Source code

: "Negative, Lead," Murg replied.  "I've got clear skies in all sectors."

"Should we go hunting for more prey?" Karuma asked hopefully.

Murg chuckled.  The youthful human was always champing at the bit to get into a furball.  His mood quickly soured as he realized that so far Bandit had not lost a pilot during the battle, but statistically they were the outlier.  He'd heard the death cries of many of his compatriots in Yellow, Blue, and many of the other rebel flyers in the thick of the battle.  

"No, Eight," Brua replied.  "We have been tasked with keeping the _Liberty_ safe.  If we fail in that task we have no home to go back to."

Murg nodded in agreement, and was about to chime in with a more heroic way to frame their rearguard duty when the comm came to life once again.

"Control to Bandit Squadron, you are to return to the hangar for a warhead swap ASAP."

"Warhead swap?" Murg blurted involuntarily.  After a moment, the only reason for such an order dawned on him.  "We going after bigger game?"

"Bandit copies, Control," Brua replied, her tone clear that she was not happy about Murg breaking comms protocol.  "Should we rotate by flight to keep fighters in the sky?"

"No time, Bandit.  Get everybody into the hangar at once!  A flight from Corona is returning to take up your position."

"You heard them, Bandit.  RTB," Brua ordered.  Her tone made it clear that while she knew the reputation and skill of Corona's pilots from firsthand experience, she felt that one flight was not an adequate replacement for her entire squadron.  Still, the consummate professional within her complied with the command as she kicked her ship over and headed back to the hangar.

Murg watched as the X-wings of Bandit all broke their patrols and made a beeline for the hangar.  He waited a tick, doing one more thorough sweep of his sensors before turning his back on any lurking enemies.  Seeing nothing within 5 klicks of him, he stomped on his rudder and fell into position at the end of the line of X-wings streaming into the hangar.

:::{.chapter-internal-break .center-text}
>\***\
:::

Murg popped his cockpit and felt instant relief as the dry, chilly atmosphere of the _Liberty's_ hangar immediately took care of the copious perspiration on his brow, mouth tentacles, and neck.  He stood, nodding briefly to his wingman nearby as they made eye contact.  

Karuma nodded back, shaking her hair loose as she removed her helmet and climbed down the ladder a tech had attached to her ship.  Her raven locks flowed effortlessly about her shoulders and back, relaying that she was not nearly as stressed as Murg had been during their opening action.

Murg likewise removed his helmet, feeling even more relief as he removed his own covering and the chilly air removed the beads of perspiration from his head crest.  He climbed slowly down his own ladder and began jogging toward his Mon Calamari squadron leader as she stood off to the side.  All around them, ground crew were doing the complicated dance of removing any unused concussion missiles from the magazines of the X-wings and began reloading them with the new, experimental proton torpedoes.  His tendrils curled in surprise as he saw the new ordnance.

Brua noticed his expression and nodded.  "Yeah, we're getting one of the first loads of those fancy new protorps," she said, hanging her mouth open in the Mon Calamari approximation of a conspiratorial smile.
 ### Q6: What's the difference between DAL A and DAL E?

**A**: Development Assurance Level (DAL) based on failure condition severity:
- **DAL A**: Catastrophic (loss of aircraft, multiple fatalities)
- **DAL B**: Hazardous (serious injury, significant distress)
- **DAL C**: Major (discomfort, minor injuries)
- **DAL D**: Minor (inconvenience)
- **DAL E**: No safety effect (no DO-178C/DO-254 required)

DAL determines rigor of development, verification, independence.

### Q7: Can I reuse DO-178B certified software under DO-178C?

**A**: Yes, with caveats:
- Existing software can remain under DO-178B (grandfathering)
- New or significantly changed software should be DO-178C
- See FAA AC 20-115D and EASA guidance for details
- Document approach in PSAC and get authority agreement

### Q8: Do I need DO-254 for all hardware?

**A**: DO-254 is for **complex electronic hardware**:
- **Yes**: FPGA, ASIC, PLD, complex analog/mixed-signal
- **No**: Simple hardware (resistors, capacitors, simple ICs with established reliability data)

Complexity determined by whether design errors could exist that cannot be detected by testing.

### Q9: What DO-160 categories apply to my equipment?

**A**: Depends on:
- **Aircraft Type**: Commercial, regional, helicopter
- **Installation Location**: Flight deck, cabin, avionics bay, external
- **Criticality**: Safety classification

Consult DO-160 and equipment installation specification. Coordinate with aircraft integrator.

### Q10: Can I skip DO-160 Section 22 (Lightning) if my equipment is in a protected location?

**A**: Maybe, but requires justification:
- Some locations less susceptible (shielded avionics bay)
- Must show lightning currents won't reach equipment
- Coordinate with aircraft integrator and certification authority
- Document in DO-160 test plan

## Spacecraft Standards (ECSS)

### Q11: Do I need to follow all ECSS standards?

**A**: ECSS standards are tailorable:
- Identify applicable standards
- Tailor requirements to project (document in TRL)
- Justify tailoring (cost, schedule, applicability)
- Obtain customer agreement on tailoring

Aim of the task =>
All of the material must be given again without any change.

Result of this exercise =>
Source code

: "Negative, Lead," Murg replied.  "I've got clear skies in all sectors."

"Should we go hunting for more prey?" Karuma asked hopefully.

Murg chuckled.  The youthful human was always champing at the bit to get into a furball.  His mood quickly soured as he realized that so far Bandit had not lost a pilot during the battle, but statistically they were the outlier.  He'd heard the death cries of many of his compatriots in Yellow, Blue, and many of the other rebel flyers in the thick of the battle.  

"No, Eight," Brua replied.  "We have been tasked with keeping the _Liberty_ safe.  If we fail in that task we have no home to go back to."

Murg nodded in agreement, and was about to chime in with a more heroic way to frame their rearguard duty when the comm came to life once again.

"Control to Bandit Squadron, you are to return to the hangar for a warhead swap ASAP."

"Warhead swap?" Murg blurted involuntarily.  After a moment, the only reason for such an order dawned on him.  "We going after bigger game?"

"Bandit copies, Control," Brua replied, her tone clear that she was not happy about Murg breaking comms protocol.  "Should we rotate by flight to keep fighters in the sky?"

"No time, Bandit.  Get everybody into the hangar at once!  A flight from Corona is returning to take up your position."

"You heard them, Bandit.  RTB," Brua ordered.  Her tone made it clear that while she knew the reputation and skill of Corona's pilots from firsthand experience, she felt that one flight was not an adequate replacement for her entire squadron.  Still, the consummate professional within her complied with the command as she kicked her ship over and headed back to the hangar.

Murg watched as the X-wings of Bandit all broke their patrols and made a beeline for the hangar.  He waited a tick, doing one more thorough sweep of his sensors before turning his back on any lurking enemies.  Seeing nothing within 5 klicks of him, he stomped on his rudder and fell into position at the end of the line of X-wings streaming into the hangar.

:::{.chapter-internal-break .center-text}
>\***\
:::

Murg popped his cockpit and felt instant relief as the dry, chilly atmosphere of the _Liberty's_ hangar immediately took care of the copious perspiration on his brow, mouth tentacles, and neck.  He stood, nodding briefly to his wingman nearby as they made eye contact.  

Karuma nodded back, shaking her hair loose as she removed her helmet and climbed down the ladder a tech had attached to her ship.  Her raven locks flowed effortlessly about her shoulders and back, relaying that she was not nearly as stressed as Murg had been during their opening action.

Murg likewise removed his helmet, feeling even more relief as he removed his own covering and the chilly air removed the beads of perspiration from his head crest.  He climbed slowly down his own ladder and began jogging toward his Mon Calamari squadron leader as she stood off to the side.  All around them, ground crew were doing the complicated dance of removing any unused concussion missiles from the magazines of the X-wings and began reloading them with the new, experimental proton torpedoes.  His tendrils curled in surprise as he saw the new ordnance.

Brua noticed his expression and nodded.  "Yeah, we're getting one of the first loads of those fancy new protorps," she said, hanging her mouth open in the Mon Calamari approximation of a conspiratorial smile.
 ### Q6: What's the difference between DAL A and DAL E?

**A**: Development Assurance Level (DAL) based on failure condition severity:
- **DAL A**: Catastrophic (loss of aircraft, multiple fatalities)
- **DAL B**: Hazardous (serious injury, significant distress)
- **DAL C**: Major (discomfort, minor injuries)
- **DAL D**: Minor (inconvenience)
- **DAL E**: No safety effect (no DO-178C/DO-254 required)

DAL determines rigor of development, verification, independence.

### Q7: Can I reuse DO-178B certified software under DO-178C?

**A**: Yes, with caveats:
- Existing software can remain under DO-178B (grandfathering)
- New or significantly changed software should be DO-178C
- See FAA AC 20-115D and EASA guidance for details
- Document approach in PSAC and get authority agreement

### Q8: Do I need DO-254 for all hardware?

**A**: DO-254 is for **complex electronic hardware**:
- **Yes**: FPGA, ASIC, PLD, complex analog/mixed-signal
- **No**: Simple hardware (resistors, capacitors, simple ICs with established reliability data)

Complexity determined by whether design errors could exist that cannot be detected by testing.

### Q9: What DO-160 categories apply to my equipment?

**A**: Depends on:
- **Aircraft Type**: Commercial, regional, helicopter
- **Installation Location**: Flight deck, cabin, avionics bay, external
- **Criticality**: Safety classification

Consult DO-160 and equipment installation specification. Coordinate with aircraft integrator.

### Q10: Can I skip DO-160 Section 22 (Lightning) if my equipment is in a protected location?

**A**: Maybe, but requires justification:
- Some locations less susceptible (shielded avionics bay)
- Must show lightning currents won't reach equipment
- Coordinate with aircraft integrator and certification authority
- Document in DO-160 test plan

## Spacecraft Standards (ECSS)

### Q11: Do I need to follow all ECSS standards?

**A**: ECSS standards are tailorable:
- Identify applicable standards
- Tailor requirements to project (document in TRL)
- Justify tailoring (cost, schedule, applicability)
- Obtain customer agreement on tailoring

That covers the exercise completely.